## GIVEN DATA:
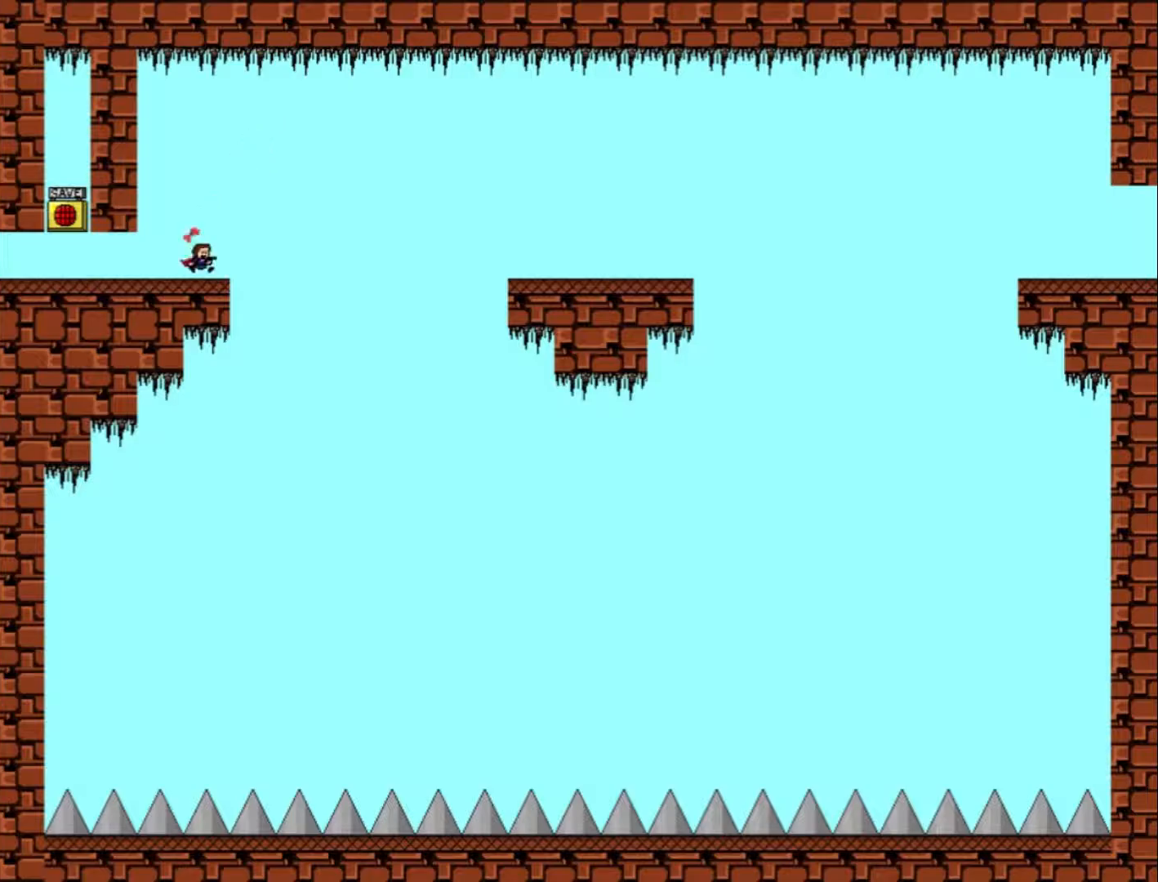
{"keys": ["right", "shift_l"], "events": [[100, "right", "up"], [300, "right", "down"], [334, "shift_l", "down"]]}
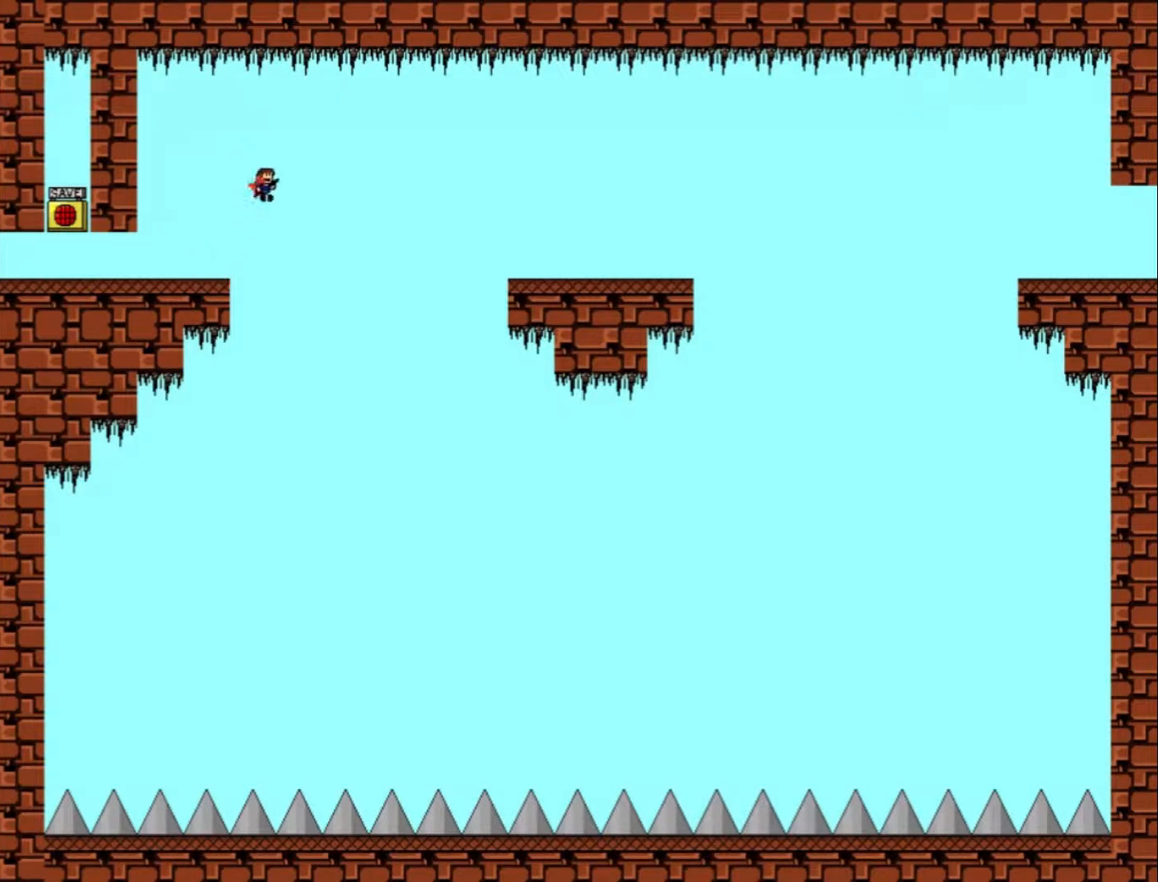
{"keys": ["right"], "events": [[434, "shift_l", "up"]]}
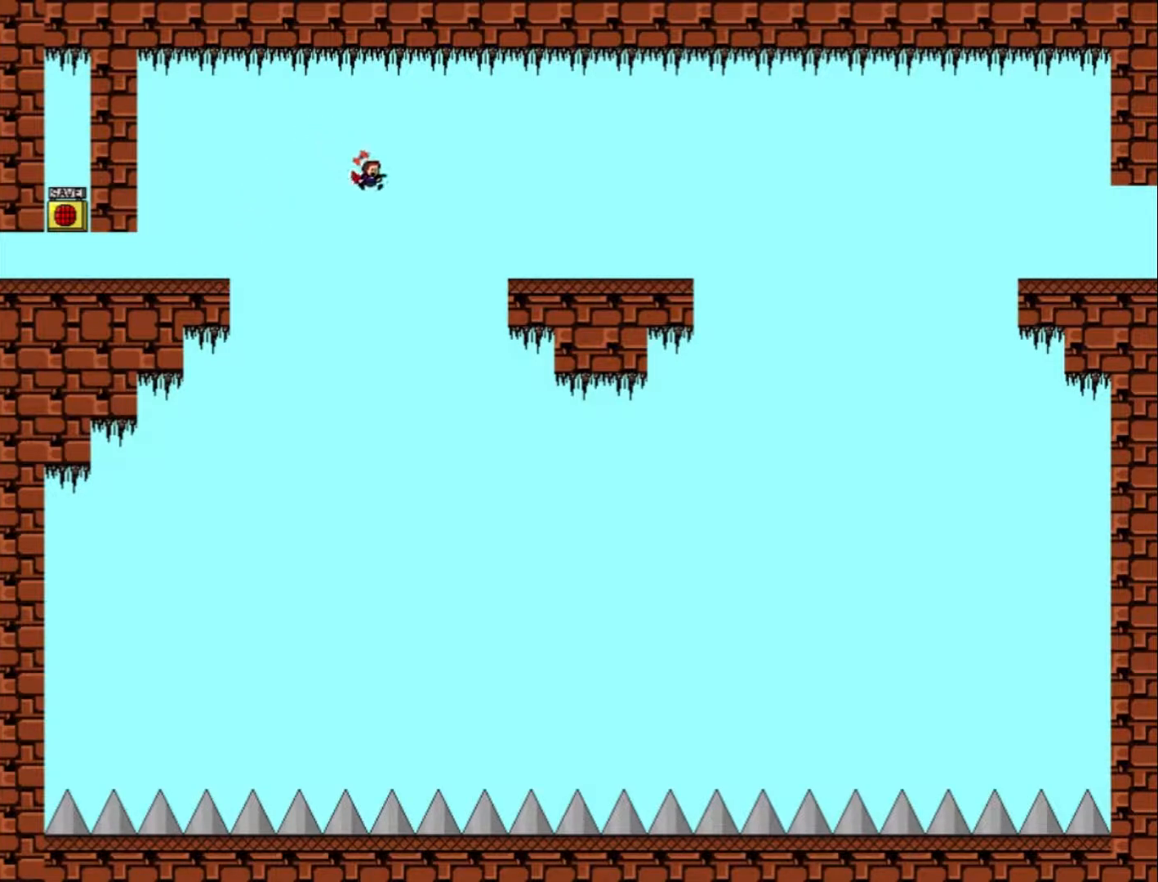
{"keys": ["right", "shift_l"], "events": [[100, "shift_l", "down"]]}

## ABOUT THIS EXERCISE:
All the data above is to be transcribed exactly, with no pictures included.

## WRITTEN SOLUTION:
{"keys": ["right", "shift_l"], "events": [[100, "right", "up"], [300, "right", "down"], [334, "shift_l", "down"]]}
{"keys": ["right"], "events": [[434, "shift_l", "up"]]}
{"keys": ["right", "shift_l"], "events": [[100, "shift_l", "down"]]}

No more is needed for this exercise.